Il a d’ailleurs rejeté toute relation avec le président américain : « Je suis un entrepreneur spécialisé dans les extractions et je n’ai jamais été embauché par Donald Trump. »

Le vétéran a évité de détailler la phase terrestre de l'opération, avertissant que « nous avons encore du travail au Venezuela et nous ne voulons pas mettre en danger les personnes, les sources ou les méthodes impliquées ».

Le résultat de la mission a permis à Machado d'arriver à Oslo pour recevoir le prix Nobel de la paix et retrouver ses enfants. « Rendre Maria à ses enfants après deux longues années était le seul résultat qui comptait et je suis très reconnaissant que nous l'ayons fait. Nous voulions qu'elle arrive à temps pour la cérémonie du Nobel, mais je suppose que j'ai confirmé ma réputation… Je suis toujours un peu en retard », a-t-il plaisanté.

María Corina Machado, lauréate du prix Nobel

« L'important est qu'il soit exactement là où il devrait être : à l'abri du régime de Maduro, libre de l'oppression et, pour la première fois depuis deux ans, avec sa famille, avec un beau prix Nobel comme symbole de sa détermination », a-t-il poursuivi.
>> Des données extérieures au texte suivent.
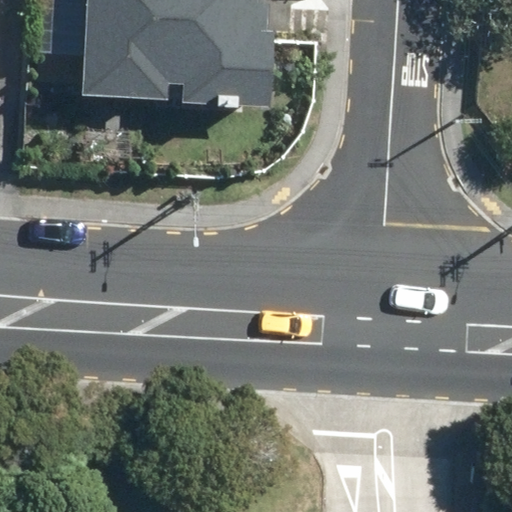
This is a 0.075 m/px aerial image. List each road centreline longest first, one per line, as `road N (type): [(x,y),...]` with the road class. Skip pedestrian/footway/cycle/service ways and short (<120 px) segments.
road 1 (secondary): [(0,297),(383,335)]
road 2 (residential): [(400,0),(383,335)]
road 3 (secondary): [(383,335),(511,340)]
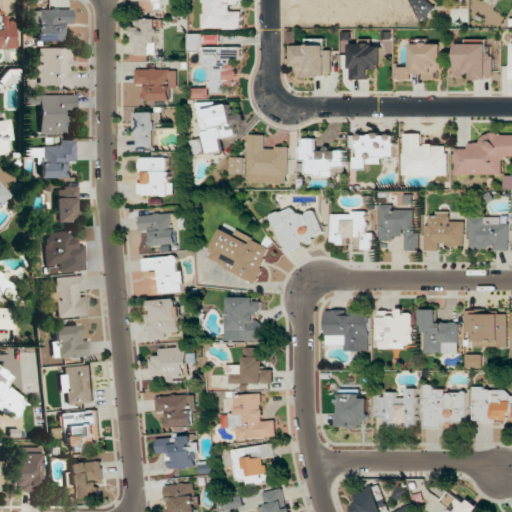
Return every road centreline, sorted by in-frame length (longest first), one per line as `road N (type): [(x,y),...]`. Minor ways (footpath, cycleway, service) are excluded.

Pour Stern, cette expérience a laissé une marque personnelle indélébile. Le vétéran a résumé le sens de la mission avec une expression d'admiration et de respect pour Machado, qu'il considère comme un exemple de bravoure et de persévérance.

Stern se présente comme le directeur exécutif d’une organisation à but non lucratif et un ancien combattant. Expert des opérations de sauvetage et des zones de crise, il affirme avoir sauvé plus de 7 000 vies dans le monde.